A practical and irreverent guide to Burning Man, its philosophy, why people do this to themselves, and how it matters to the world

Over 30 years Burning Man has gone from two families on a San Francisco beach to a global movement in which hundreds of thousands of people around the world create events on every continent. It has been the subject of fawning media profiles, an exhibit in the Smithsonian, and is beloved by tech billionaires and boho counterculturalists alike. But why does it matter? What does it actually have to offer us? The answer, Caveat Magister writes, is simple: Burning Man's philosophy can help us build better communities in which individuals' freedom to follow their own authentic passions also brings them together in common purpose. Burning Man is a prototype, and its philosophy is a how-to manual for better communities, that, instead of rules, offers principles. Featuring iconic and impossible stories from "the playa," interviews with Burning Man's founders and staff, and personal recollections of the late Larry Harvey--Burning Man's founder, "Chief Philosophical Officer," and the author's close friend and colleague--The Scene That Became Cities introduces readers to the experience of Burning Man; explains why it grew; posits how it could impact fields as diverse as art, economics, and politics; and makes the ideas behind it accessible, actionable, and useful.

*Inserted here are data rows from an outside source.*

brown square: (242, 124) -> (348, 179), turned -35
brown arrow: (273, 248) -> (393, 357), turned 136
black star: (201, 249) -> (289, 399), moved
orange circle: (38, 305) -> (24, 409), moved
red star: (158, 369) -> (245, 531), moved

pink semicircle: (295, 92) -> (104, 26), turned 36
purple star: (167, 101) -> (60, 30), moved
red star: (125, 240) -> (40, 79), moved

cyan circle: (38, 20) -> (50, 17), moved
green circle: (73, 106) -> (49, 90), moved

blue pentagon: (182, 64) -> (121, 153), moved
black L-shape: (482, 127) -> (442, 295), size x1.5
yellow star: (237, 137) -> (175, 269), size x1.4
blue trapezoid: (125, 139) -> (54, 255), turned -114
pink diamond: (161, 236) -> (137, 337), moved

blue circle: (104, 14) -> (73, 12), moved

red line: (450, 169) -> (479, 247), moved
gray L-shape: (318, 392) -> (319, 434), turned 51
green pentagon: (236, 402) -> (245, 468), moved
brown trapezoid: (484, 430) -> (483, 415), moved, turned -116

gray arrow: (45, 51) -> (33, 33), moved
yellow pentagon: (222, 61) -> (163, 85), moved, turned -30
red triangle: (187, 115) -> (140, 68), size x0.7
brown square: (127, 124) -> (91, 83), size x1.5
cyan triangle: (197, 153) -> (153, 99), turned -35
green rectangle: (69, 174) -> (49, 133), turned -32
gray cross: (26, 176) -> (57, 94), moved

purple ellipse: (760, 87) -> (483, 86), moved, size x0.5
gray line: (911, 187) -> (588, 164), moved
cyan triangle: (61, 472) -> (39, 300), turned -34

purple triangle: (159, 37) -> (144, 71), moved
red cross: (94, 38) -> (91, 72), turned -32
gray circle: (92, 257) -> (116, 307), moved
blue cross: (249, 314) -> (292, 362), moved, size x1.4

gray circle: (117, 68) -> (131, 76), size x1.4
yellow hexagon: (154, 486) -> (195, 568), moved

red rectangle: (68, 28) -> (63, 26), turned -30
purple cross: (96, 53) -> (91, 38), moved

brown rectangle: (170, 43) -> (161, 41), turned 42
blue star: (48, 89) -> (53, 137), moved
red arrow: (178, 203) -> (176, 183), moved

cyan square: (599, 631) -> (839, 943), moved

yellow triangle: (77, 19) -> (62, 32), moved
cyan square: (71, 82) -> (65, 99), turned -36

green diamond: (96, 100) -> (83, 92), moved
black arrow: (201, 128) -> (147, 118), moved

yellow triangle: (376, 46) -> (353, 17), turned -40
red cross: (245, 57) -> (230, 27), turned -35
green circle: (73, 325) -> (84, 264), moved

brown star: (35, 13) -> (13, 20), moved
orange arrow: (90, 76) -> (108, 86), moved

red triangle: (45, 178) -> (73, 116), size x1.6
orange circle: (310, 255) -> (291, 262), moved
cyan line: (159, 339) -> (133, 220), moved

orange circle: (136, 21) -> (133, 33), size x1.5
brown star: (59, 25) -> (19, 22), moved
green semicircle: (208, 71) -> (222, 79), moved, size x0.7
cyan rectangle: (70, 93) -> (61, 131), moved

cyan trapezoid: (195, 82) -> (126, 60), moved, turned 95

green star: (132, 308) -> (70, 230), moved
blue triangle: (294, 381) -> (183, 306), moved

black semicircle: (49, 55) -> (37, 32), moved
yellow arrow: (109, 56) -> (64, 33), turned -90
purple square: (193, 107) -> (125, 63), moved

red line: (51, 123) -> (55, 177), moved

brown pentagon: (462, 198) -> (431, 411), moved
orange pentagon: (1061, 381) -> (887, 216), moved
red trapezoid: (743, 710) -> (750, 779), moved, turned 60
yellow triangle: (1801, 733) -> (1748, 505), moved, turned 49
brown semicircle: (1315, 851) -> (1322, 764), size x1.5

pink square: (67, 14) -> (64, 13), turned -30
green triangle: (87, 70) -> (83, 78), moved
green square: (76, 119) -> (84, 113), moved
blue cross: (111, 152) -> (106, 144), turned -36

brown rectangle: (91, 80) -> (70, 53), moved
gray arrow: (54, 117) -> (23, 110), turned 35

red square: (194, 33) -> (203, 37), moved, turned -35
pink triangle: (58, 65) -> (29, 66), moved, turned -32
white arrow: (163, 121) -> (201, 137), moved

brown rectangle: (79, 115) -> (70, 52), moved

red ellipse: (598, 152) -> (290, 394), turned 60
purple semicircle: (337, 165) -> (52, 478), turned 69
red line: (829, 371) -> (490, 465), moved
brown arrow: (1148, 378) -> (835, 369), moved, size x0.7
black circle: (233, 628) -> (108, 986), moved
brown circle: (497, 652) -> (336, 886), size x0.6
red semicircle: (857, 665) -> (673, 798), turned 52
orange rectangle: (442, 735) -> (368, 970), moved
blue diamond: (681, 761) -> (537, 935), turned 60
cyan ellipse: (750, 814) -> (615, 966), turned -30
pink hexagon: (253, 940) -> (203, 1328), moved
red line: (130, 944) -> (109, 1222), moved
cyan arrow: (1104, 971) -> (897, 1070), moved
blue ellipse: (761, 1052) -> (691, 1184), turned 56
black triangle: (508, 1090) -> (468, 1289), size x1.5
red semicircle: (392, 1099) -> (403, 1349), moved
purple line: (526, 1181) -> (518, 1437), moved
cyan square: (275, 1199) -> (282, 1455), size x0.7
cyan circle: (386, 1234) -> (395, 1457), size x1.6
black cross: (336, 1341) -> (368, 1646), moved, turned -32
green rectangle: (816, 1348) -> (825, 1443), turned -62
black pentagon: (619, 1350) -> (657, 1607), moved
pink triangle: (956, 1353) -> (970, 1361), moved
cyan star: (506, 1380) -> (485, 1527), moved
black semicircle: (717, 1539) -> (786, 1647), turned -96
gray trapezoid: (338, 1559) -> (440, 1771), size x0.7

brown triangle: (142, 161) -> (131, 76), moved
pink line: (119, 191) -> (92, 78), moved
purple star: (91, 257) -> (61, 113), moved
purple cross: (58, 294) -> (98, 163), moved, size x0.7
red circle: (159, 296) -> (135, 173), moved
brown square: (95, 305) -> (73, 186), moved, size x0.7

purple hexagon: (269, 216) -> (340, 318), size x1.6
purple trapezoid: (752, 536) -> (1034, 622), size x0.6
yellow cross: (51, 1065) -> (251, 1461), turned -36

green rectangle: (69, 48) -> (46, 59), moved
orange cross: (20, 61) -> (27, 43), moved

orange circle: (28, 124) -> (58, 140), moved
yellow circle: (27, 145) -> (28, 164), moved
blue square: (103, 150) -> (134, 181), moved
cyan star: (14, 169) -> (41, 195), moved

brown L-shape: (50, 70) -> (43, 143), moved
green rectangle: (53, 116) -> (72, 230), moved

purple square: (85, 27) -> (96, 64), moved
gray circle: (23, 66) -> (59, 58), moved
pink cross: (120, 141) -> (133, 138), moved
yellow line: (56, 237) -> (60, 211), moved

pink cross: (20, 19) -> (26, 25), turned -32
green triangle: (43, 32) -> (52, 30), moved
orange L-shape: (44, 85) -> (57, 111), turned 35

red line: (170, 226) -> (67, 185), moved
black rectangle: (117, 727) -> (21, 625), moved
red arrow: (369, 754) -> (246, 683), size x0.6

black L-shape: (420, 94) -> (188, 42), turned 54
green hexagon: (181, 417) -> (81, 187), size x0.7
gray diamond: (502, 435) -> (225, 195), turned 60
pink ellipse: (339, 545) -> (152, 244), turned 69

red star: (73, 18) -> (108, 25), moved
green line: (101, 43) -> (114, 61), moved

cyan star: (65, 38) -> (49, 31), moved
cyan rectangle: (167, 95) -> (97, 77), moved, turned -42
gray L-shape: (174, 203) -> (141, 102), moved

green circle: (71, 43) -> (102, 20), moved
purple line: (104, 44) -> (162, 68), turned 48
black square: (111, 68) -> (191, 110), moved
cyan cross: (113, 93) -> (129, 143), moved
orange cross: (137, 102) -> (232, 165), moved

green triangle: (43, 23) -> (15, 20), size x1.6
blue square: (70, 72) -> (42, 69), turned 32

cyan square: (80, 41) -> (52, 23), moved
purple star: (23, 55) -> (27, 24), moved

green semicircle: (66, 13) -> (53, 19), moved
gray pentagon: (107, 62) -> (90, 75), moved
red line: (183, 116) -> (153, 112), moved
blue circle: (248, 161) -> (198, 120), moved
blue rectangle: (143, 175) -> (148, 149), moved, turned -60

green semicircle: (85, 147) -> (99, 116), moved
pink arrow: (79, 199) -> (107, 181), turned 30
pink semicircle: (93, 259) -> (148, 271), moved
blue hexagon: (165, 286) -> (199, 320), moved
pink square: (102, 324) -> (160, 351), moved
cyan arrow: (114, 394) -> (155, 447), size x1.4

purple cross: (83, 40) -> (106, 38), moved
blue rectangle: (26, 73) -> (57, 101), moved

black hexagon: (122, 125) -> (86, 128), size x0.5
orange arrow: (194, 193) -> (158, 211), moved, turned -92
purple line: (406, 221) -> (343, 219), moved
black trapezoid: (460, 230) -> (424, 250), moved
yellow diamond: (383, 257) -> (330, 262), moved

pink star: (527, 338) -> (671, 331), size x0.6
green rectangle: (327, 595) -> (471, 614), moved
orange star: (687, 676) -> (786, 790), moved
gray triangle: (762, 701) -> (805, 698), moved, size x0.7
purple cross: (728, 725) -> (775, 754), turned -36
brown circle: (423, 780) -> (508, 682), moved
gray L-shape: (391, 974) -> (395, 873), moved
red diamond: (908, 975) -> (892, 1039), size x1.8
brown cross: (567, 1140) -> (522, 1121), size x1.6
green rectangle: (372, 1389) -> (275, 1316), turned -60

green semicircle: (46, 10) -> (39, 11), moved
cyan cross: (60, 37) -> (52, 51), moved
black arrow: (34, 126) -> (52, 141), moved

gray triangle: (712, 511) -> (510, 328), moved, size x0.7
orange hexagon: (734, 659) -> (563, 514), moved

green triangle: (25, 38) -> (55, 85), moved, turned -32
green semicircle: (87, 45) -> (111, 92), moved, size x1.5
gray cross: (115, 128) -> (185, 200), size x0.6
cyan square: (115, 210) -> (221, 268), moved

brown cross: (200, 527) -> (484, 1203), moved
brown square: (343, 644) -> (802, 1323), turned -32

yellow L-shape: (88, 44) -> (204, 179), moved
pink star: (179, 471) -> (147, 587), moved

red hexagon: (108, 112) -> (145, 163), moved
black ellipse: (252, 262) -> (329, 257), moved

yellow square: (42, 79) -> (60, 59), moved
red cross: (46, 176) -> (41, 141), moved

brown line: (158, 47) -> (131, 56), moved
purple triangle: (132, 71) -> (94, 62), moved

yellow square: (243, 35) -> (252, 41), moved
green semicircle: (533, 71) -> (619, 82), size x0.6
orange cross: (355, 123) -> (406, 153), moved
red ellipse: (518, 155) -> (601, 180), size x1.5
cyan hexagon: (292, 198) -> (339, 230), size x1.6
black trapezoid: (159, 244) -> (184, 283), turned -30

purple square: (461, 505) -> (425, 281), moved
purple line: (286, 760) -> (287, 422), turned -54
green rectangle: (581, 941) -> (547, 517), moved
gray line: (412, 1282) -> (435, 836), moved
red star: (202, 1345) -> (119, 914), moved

For the last ten years, Caveat Magister, aka Benjamin Wachs, has been actively writing about Burning Man culture and engaging with Burning Man at the cutting edge of its philosophy, composing over 250 articles about it for the Burning Man website. By 2015, this work had made him, outside of Larry Harvey and his fellow founders, one of the leading interpreters of Burning Man within its own culture. In 2015, Larry Harvey asked Caveat, along with Burning Man's Director of Education, Stuart Mangrum, to sit on a committee, officially called the "Philosophical Center" of the Burning Man nonprofit.